Here we go again

Dave Woodhall looks forward to the new season.

Like Christmas, the start of the football season comes round quicker every year and yes, it is because you’re getting old. No sooner had we finished the celebrations for getting into the Champions League than it was time to get the ball rolling again, after a round of pre-season friendlies that just show you can’t judge anything by pre-season friendlies and a summer of transfer dealings that were interesting, to say the least, and haven’t finished yet.

In normal times a team that had finished seventh then fourth would be looking to carry on improving all the way to winning the league but these are not normal times. PSR is rearing ts head in everything we do. It’s the main reason why Douglas Luiz went and why our combination of fabuously wealthy owners and a world-class manager hasn’t broken every transfer record going to replace him. Nobody seems to like the rules, everyone appears to agree on their unfairness and yet, like the North Stand, they’re still there.

And so Unai Emery and the rest of his staff have to wheel and deal in an attempt to carry on that progress, or even equal what we did last season, which in its way was every bit as impressive as anything we’ve done for more than forty years. Unai’s proved that he’s up to the job.

If Villa are going to improve there are a few questions to be answered. Whether Youri Tielemans or one of the new arrivals can replace Luiz, whether we have cover for Boubacar Kamara until he returns. Talking of which, whether Emi Buendia and Tyrone Mings will be able to get back to their previous levels, whether Leon Bailey and Ollie Watkins can recapture the form of last season.

We could do with another central defender as well as a stand-in for Watkins, unless Jhon Duran can stop his nonsense and add a bit more consistency to the promise he showed last year. We could do with Jaden Philogene, Cameron Archer and Ross Barkley returning to be able to step in when required. It’s going to be nothing if not interesting.

There’s also been a lot happening off the pitch, not all of it popular but most of it necessary.
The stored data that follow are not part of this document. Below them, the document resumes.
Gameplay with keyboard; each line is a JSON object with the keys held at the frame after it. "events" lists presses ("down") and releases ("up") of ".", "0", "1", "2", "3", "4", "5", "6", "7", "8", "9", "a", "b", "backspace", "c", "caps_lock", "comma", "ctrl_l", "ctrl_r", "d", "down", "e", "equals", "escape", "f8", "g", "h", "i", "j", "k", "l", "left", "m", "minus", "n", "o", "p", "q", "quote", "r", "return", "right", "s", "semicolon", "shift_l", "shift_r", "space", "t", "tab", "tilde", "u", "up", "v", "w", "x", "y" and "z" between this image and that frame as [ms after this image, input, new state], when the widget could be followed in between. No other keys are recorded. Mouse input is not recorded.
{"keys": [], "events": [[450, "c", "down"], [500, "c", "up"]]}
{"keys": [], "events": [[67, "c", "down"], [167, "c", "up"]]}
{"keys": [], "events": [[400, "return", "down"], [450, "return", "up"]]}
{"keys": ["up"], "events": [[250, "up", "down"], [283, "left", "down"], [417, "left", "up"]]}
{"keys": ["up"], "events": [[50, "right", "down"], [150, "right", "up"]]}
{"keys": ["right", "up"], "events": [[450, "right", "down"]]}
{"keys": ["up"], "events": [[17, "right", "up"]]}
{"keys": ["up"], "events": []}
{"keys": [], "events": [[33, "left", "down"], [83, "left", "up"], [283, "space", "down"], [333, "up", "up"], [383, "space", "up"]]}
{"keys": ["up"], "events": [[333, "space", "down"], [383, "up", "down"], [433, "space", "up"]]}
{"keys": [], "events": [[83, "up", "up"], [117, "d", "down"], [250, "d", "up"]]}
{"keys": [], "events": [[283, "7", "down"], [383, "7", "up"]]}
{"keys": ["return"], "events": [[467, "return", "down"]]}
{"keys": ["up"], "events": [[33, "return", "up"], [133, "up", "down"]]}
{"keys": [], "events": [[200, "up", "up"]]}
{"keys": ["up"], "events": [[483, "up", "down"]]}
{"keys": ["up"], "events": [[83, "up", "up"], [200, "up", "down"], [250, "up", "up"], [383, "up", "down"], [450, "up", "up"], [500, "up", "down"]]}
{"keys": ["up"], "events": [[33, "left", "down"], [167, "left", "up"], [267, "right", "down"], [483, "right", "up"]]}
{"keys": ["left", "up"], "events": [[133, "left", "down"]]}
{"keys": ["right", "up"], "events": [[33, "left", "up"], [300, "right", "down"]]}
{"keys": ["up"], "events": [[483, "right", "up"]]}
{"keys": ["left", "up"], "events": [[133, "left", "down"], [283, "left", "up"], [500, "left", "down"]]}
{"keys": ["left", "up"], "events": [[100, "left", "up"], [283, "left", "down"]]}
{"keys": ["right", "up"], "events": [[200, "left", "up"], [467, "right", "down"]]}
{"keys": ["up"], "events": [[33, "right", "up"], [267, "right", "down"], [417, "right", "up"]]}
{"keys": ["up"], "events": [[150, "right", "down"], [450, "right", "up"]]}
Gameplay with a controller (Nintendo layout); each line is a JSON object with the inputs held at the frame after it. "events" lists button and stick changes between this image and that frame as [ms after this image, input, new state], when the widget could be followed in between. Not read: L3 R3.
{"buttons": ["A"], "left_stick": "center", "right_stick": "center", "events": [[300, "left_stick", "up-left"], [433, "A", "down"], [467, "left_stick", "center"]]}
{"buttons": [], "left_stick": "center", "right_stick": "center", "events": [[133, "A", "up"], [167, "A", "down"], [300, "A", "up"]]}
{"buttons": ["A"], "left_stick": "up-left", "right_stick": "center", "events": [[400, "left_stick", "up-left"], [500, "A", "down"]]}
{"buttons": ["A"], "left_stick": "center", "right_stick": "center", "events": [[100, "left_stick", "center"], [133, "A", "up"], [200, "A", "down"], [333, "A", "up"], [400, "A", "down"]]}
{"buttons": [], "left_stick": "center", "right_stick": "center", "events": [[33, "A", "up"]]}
Whatever you might think of the Lower Grounds and Terrace View – and the way they were imposed remains diabolical – they’re the level of matchday spending that the club are aiming at.

On a more positive note, the new kit launch was light years away from some of the fiascos we’ve endured over the years. The tie-up with JD Sports is decades overdue, getting Ozzy Osborne onboard was an inspired move and the Times Square billboard an act of genius. Whoever thought of it deserves a pay rise, unless it was Chris Heck. He earns enough already so should be content with the praise that comes from a job well done. It might be apocryphal that he said he was here to make money rather than friends and his ablity to do both is coming to the fore now. Again, we might not like it but when that one hand’s tied behnd your back you have to work twice as hard with the other one.

The draconian rules about lending season tickets show the way the club are going and the fully digital ones are a cock-up waiting to happen. But against that we’ll be playing opposition and travelling to places that even twelve months ago we could only dream about. And most of all, you might hate the Premier League and its grasping avarice, you might hate the club’s blatant preference for wealthy spectators rather than committed supporters, but at half past five on Saturday the Villa are playing. That’s all that matters.